Hi Peterpanics
I've been following this thread with interest and commend you on your planning and for thinking through so thoroughly how you want to live your life and working to achieve it!
A couple of things that strike me
- I am amazed how at negative many of the posts are towards your suggestion. If your estimate that you and your wife can earn approx 55k per annum after you have downsized and 'retired' is correct, with low or no childcare expenses, low or no mortgage and a good pot of savings, that puts you in an extremely fortunate position. We are a family of two adults and two kids with a very high mortgage, very high childcare costs and lots of the costs associated with both working full time outside the home (travel, work clothes, etc etc) and manage very well on a net income of 65k. Without a mortgage or childcare costs, I reckon we would be comfortable on 25k net. Your 55k gross (probably about 35 - 40k net?) would therefore be an annual fortune!

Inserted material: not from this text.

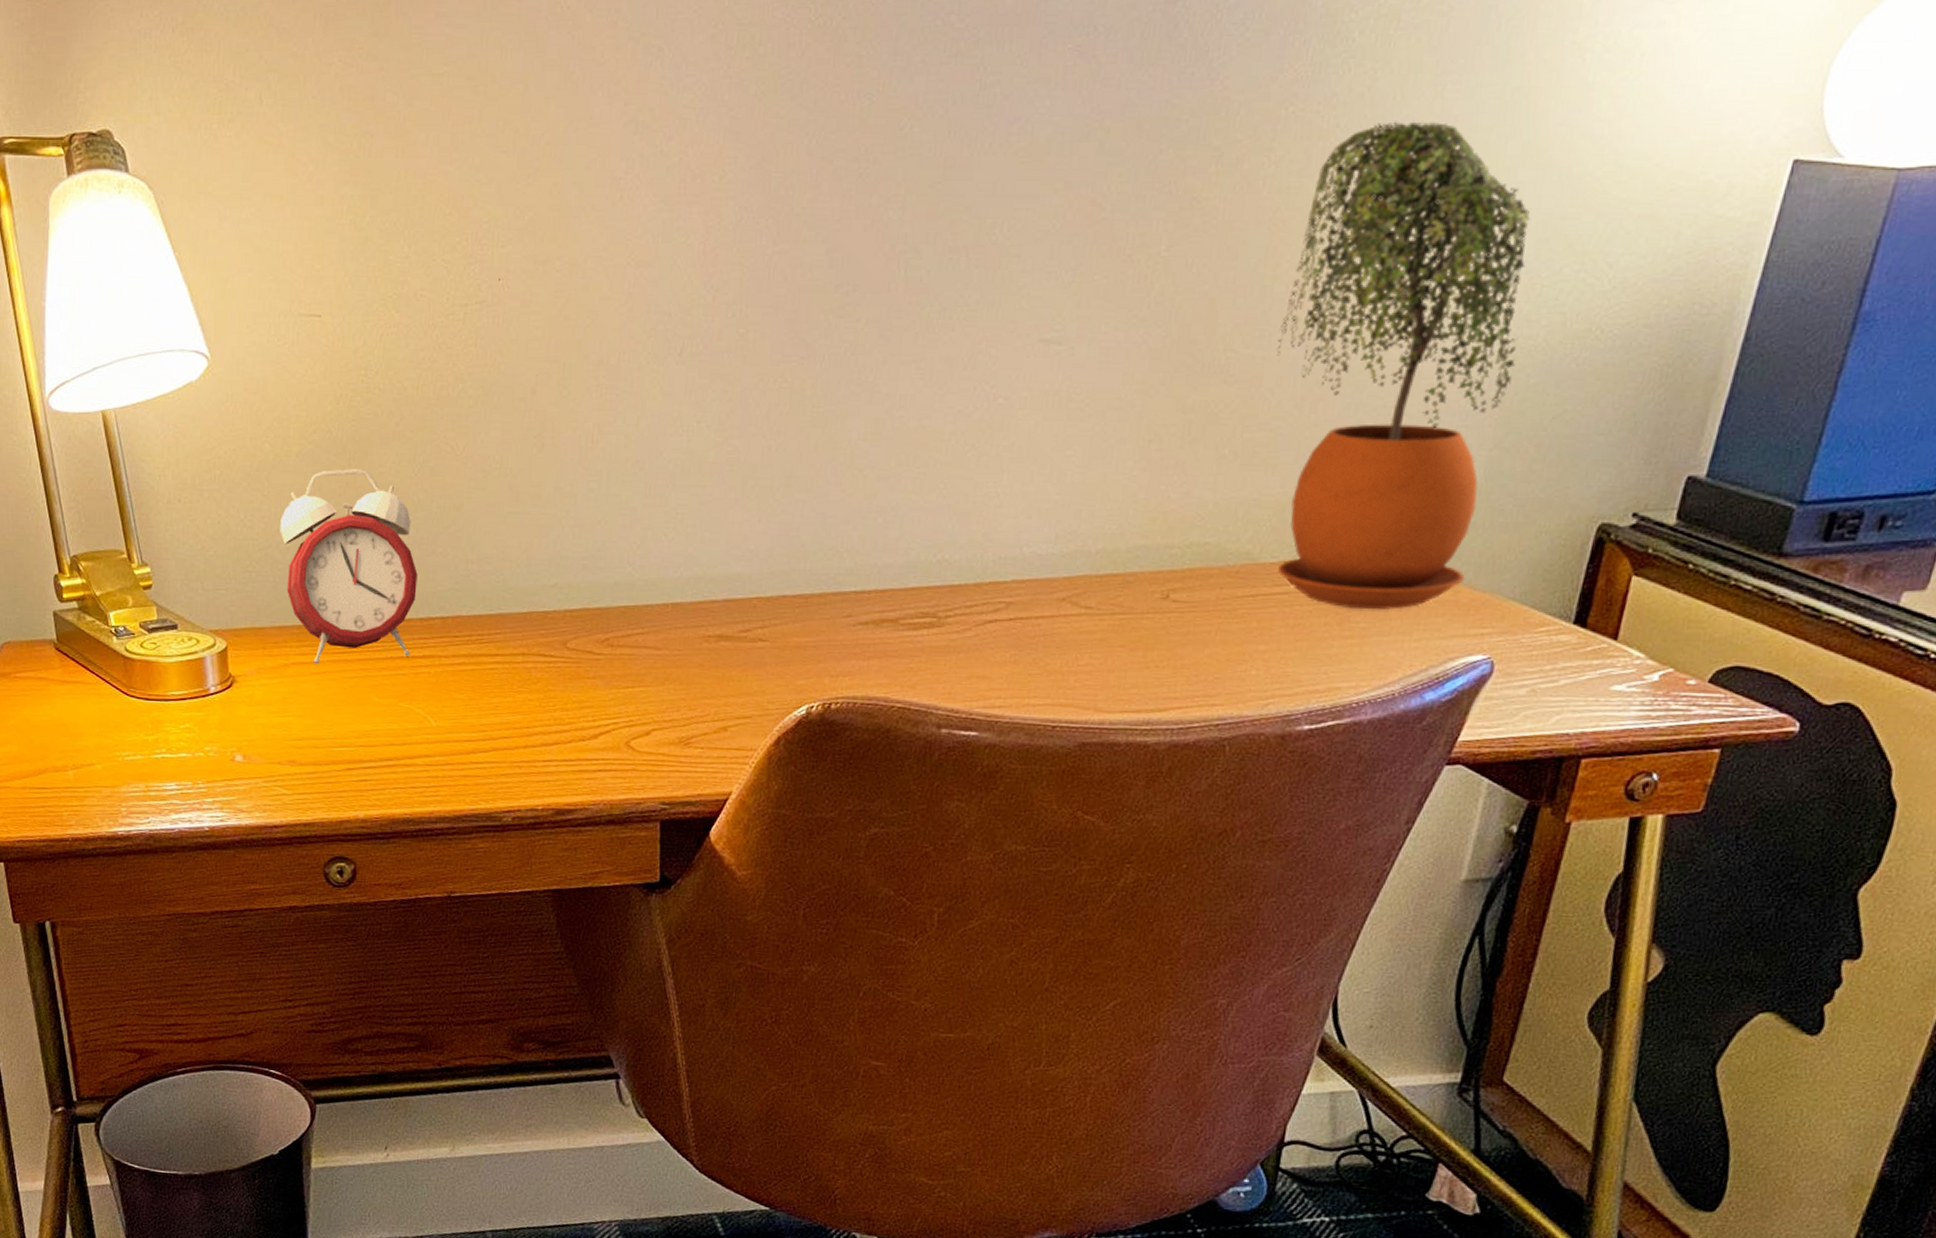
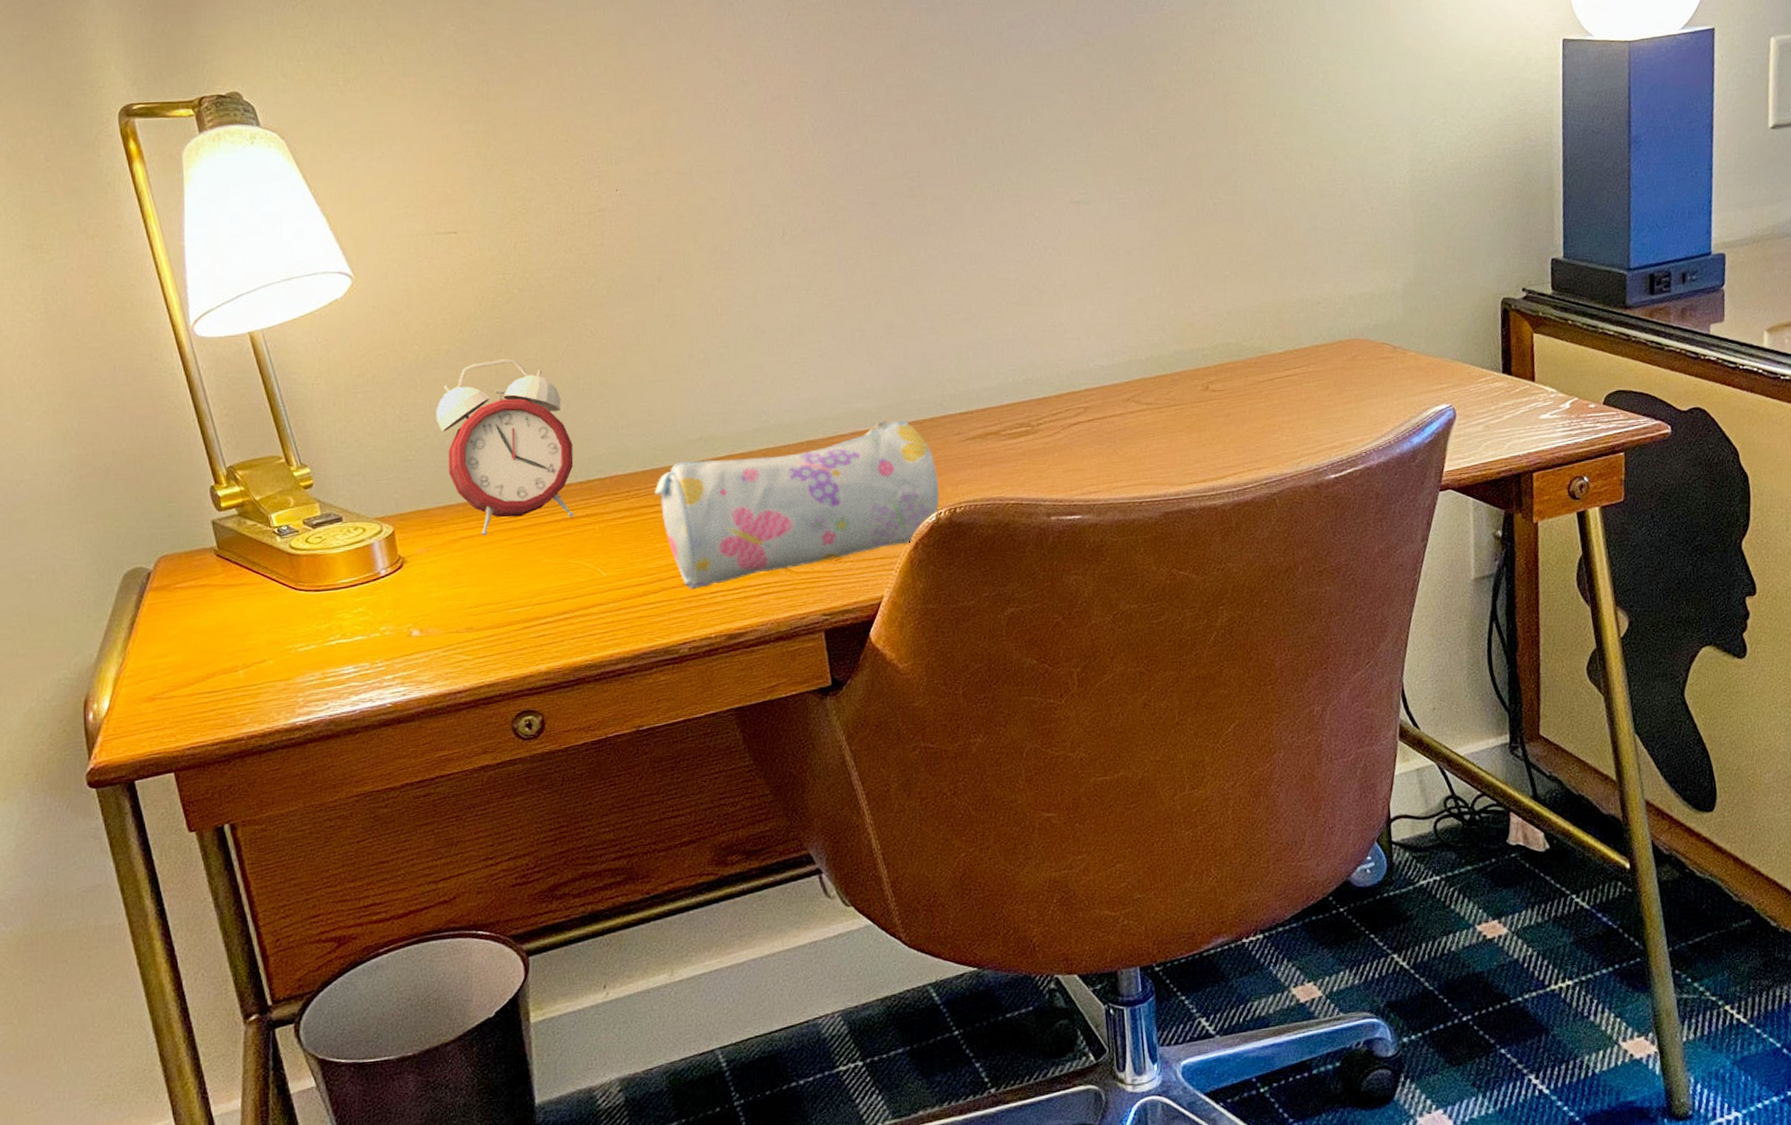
pencil case: none [498,589,816,754] -> present [655,420,939,589]
potted plant: present [1276,121,1531,610] -> none [1248,27,1420,381]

- You are basing your planning on the assuption that your wife will want to work more or less full time and you will want to spend a significant proportion of your time caring for your children. That's fine, but I would not make a final assessment of whether this lifestyle will work for you both in the medium to long term until you actually have your first child. Childrearing, particularly if you are relatively isolated geographically, can be an exhausting and thankless task and it takes a particular type of person to find personal fulfillment in making this their main life project. I don't mean this as negatively as it sounds - having children is also incredibly joyful and life affirming - but I think you need to establish for yourself personally that being more or less a full-time parent is genuinely what you want to do and I think its hard to establish that without actually living the reality of it!
- In terms of long term planning for your children, its very important that you choose to downsize to a location where there are free national and secondary schools that you are happy with and are in the catchment area for. If you can be fairly sure that the first 18 years of your children's education will be largely cost free (you will inevitably end up paying for extra-curricular stuff and school associated stuff at some stage), that gives you substantial room for maneovre in terms of planning for potential third level costs.
- Health: make sure that your planning includes a good chunk of money annually which is set aside for private health insurance. An unfortunate necessity in my opinion. However, if you shop around and reaslistically assess what you really need, you can keep costs down. We are constrained to one particular insurer because I have a pre-existing condition, but we still managed to half our bills this year by changing our policy to one which includes a very similar level of cover, but does away with some of the fluff that we never use or claim for anyway.
Keep us updated on your progress, sounds like you have your priorities very clear!